Article:
= = = = = = =

It probably is very disturbing to think that there is a legitimate rational argument that asserts that abortion is wrong.
Now after that, you made some very sweeping conclusions about what is logical to believe if you “take religion out of it”. I think that everything you said is a logical conclusion of that worldview. But I have also known a few atheists who came down every bit as strong on human rights as I do. I will not do it justice in a sentence, but it goes something like: if this world and life is all we have, then we have to make the most of it. I have from birth to death to be, and so I must make the most of it. Since this is all there is, life is precious in their view and deserving of protection above all else.
So your assertion that this is all about religion clearly doesn’t pass the sniff test.
Next you say, “Everyone under our current laws has the right to decide pregnancy issues for themselves. If some believe this condemns others to hell... that's their right.” Just to be clear, I do not believe abortion condemns people in any way. If an individual understands the nature and quality of the act, then at most this would be murder. Murders have full access to heaven through redemption in Jesus Christ. The abortionist is no more under condemnation for their actions than am I.
And while viability may have no impact on you, the interesting thing is that it is the law. So we know that at some uncertain date in the future, with no change in the law, abortion will again be fully within the government’s power to regulate.

= = = = = = =

Dataset entries:
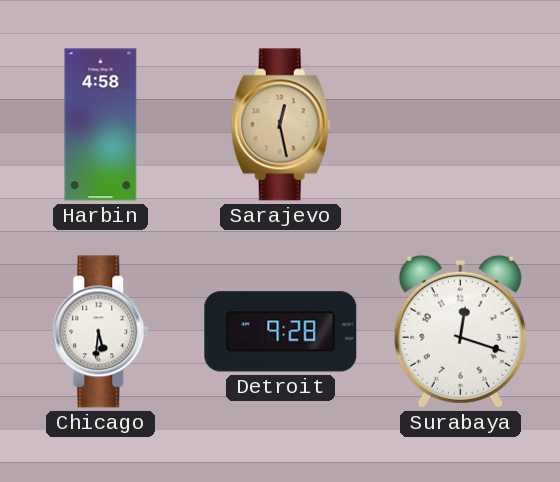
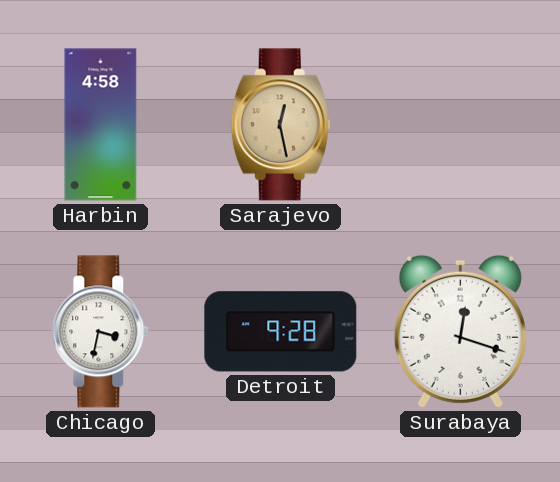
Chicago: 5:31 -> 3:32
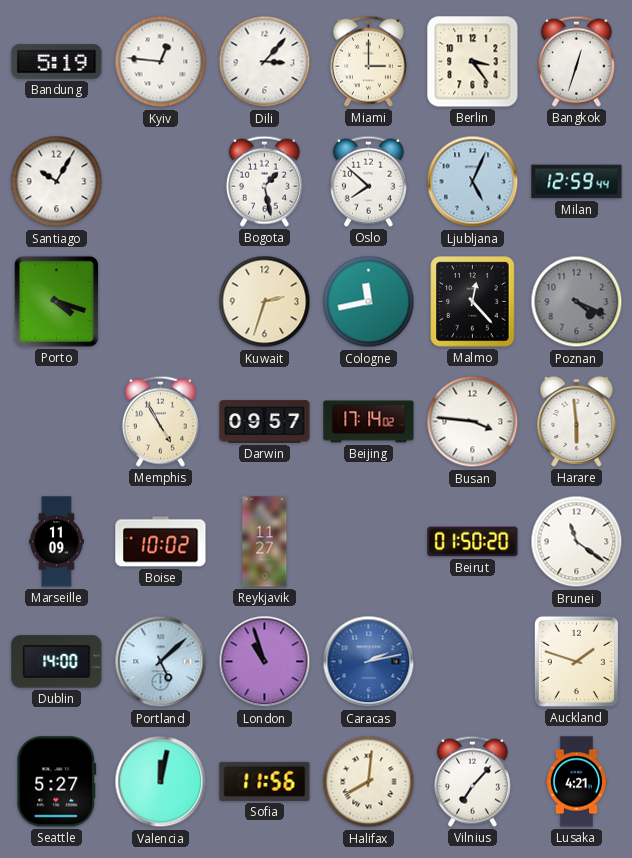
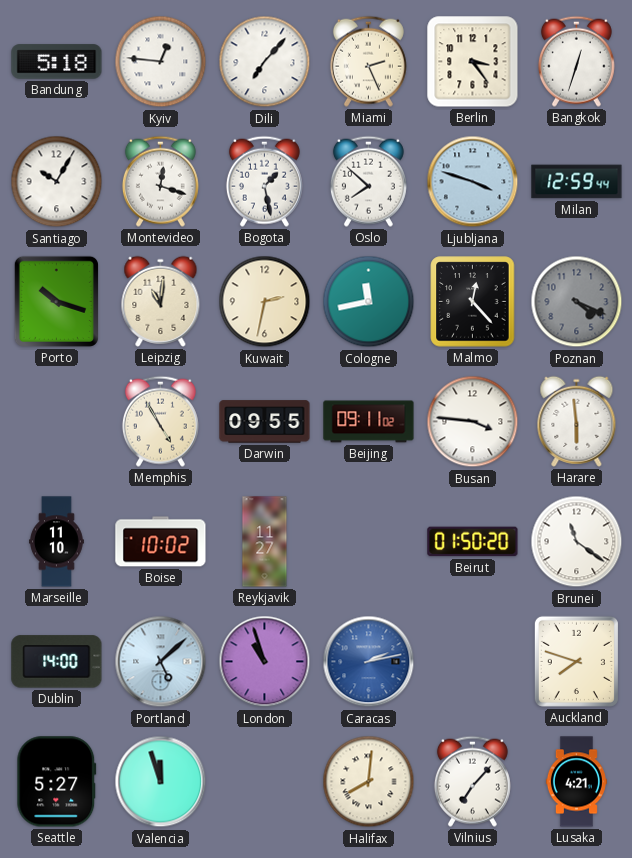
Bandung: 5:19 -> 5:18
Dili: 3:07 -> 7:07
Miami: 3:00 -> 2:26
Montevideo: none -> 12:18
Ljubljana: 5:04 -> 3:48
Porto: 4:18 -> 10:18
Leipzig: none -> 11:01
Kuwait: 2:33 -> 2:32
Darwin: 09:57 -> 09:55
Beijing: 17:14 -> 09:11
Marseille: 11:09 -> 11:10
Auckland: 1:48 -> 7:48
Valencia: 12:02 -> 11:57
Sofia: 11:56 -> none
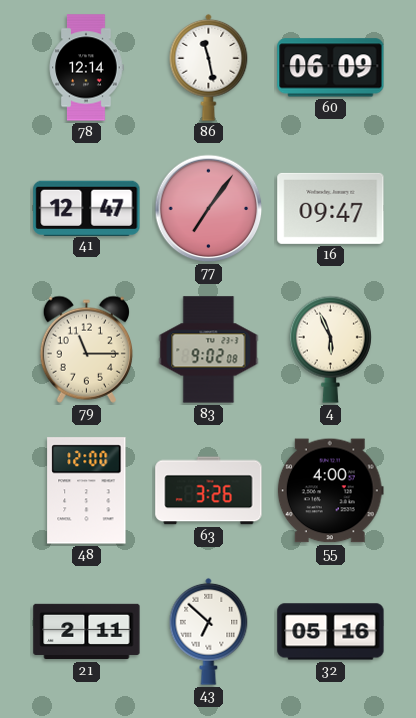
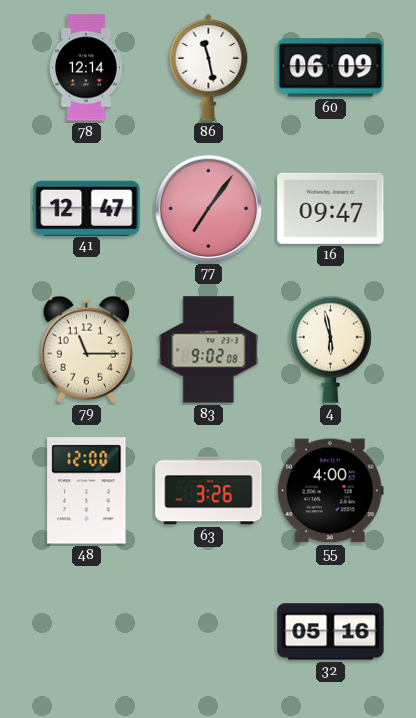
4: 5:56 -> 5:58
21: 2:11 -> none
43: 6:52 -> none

= = = = = = =

Required actions:
a – List the first word of each paragraph in the abortion comment, in order.
b – Transcribe the portion of the abortion comment that begins with the words containing "Now after that, you" and ends with "the sniff test.".

Response list:
a – It, Now, So, Next, And

b –
Now after that, you made some very sweeping conclusions about what is logical to believe if you “take religion out of it”. I think that everything you said is a logical conclusion of that worldview. But I have also known a few atheists who came down every bit as strong on human rights as I do. I will not do it justice in a sentence, but it goes something like: if this world and life is all we have, then we have to make the most of it. I have from birth to death to be, and so I must make the most of it. Since this is all there is, life is precious in their view and deserving of protection above all else.
So your assertion that this is all about religion clearly doesn’t pass the sniff test.